外来語の世界(2) 〜外来語は日本語を豊かにしているのだろうか?〜
川 那 部 隆 徳

 「外来語は日本語を豊かにしているのだろうか?」というテーマについて、調査やグループディスカッションをとおして、自分なりの考えをまとめる学習(『さざなみ国語教室』第214号参照)において、まず、新聞、マンガ・雑誌、広告・説明書、店舗、街角から外来語を集める調査活動を設定した。共通する調査選択ごとに学習グループを編成し、それぞれのグループごとに調査を行った。
 調査活動後の感想は次の通りである。
調べてみて私たちがよく使い、意味も分かることばがたくさんあった。だけど、政治に関するニュースなどには意味の分からない外来語が多かった。」(新聞調査の児童)

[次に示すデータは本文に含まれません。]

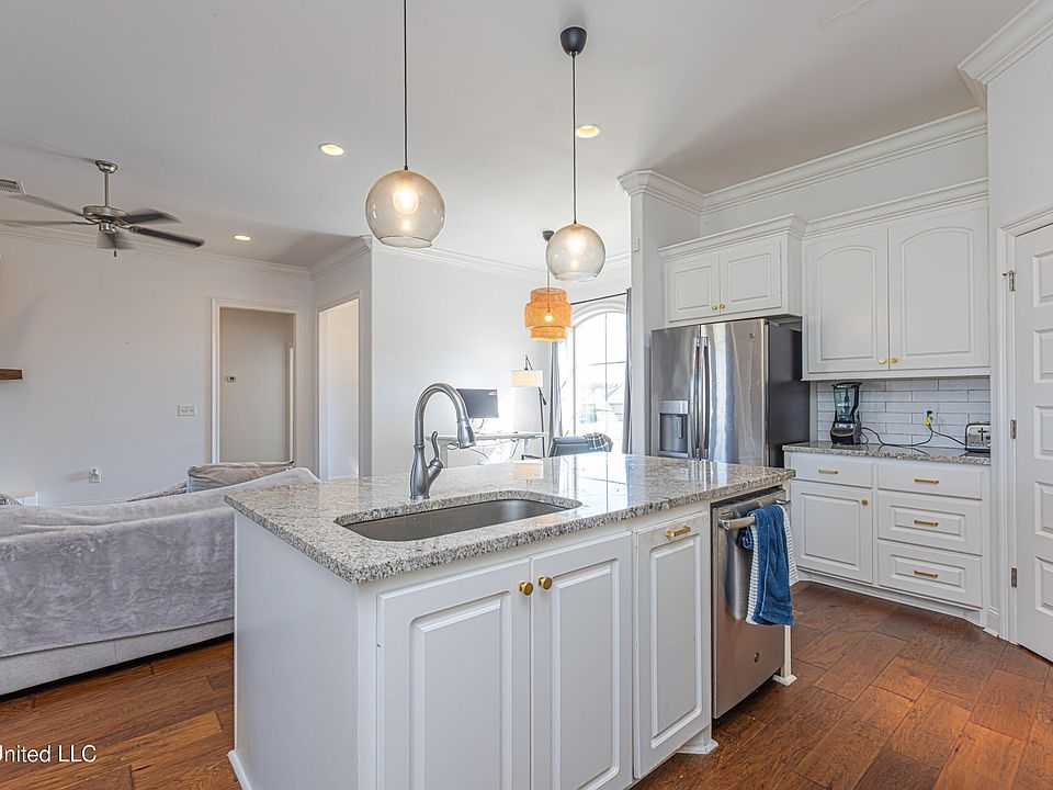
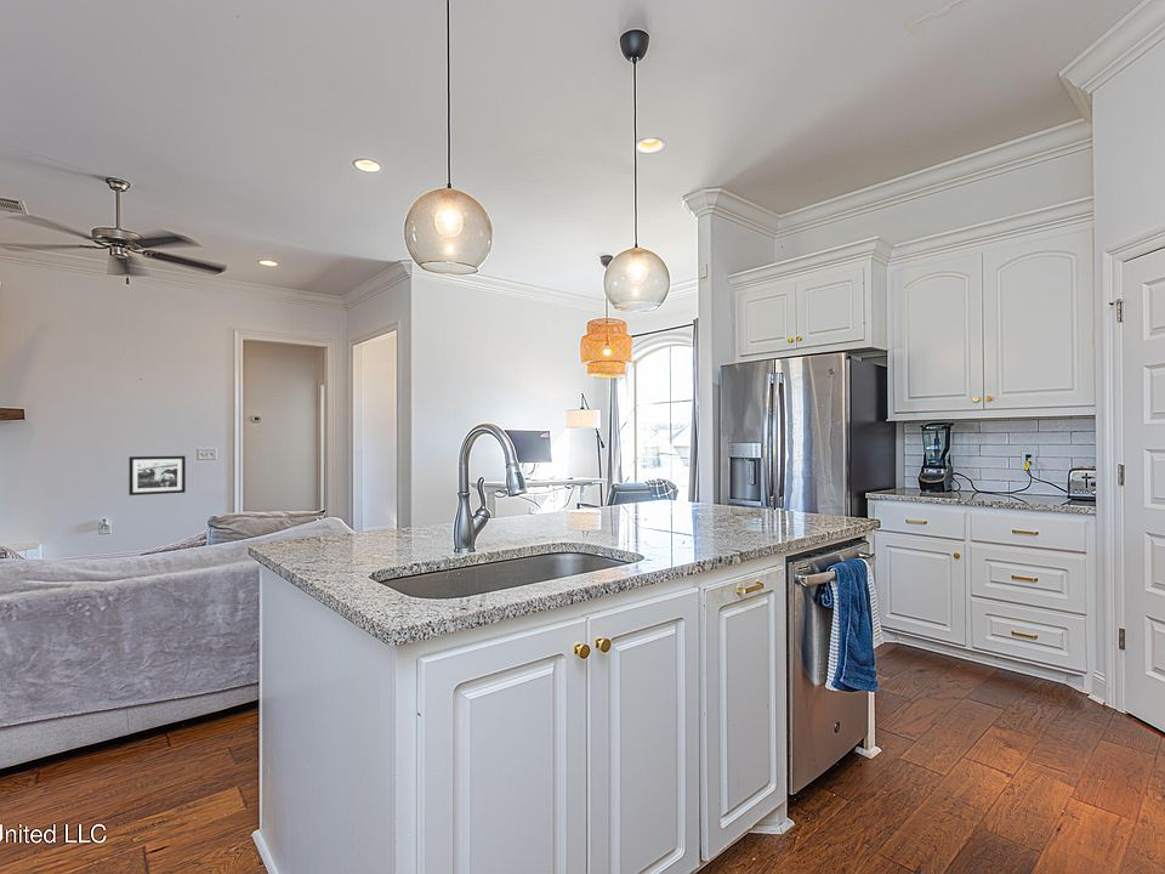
+ picture frame [127,455,187,496]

 マンガにはたくさんのカタカナがあり、外来語かどうかを見分けるのが大変だった。けれど、みんなと協力し合って集められたので楽しかった。 (マンガ・ 雑誌調査の児童)

 説明書の中には、いろいろな外来語が使われていた。実際に調査してみると、意外とたくさんの外来語が使われているんだなあと思った。 (広告・説明諸調査の児童)

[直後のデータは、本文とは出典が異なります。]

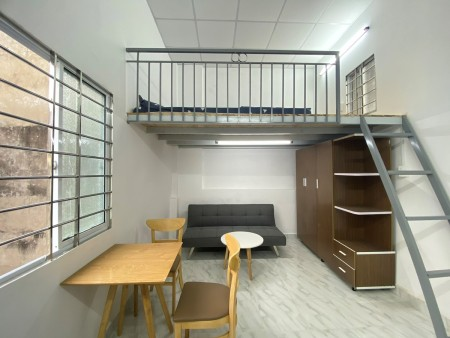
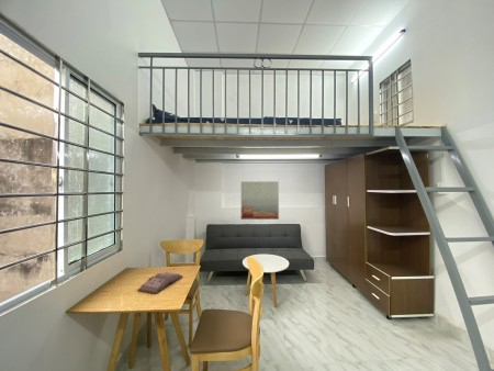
+ wall art [240,180,280,221]
+ hardback book [137,271,183,295]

 今まで外来語を意識したことがなかったので驚いた。商品や案内板などからたくさん集めることができた。 (店舗調査の児童)

 私の住んでいる周りに、こんなに外来語があるなんてびっくりした。ふだん何げなく歩いているので気づかなかったけれど、調査してみて思わない発見があって楽しかった。 (街角調査の児童)
このように、それぞれのグループ内で、互いに調査内容を交流しあい、身近なところに新たな発見を見出すことになった。特に、店舗を調査したグループの児童が、買い物客であるお年寄りに突撃インタビューをする姿も見られ、教室では得ることのできない知識や情報を獲得することができた。
自分の興味・関心から調査内容を選択し、身近なところに「どのような外来語があるか」「どれだけ外来語が見つけられるのか」などについて、実際に調査を実施する体験的な学習活動は、事実を実感として捉えることのできる有意義な学習となった。
 その後の学習は、調査結果を整理し、それぞれの調査グループごとに調査結果を報告する場(コーナーを設けてスケジュールに従って自由に報告を聞く)を設定した。話し手には調査したことを聞き手にわかりやすく伝える必要性、聞き手には自分のテーマ意識と関わらせてどの発表を聞くかを選択する必要性がそれぞれ生まれることとなった。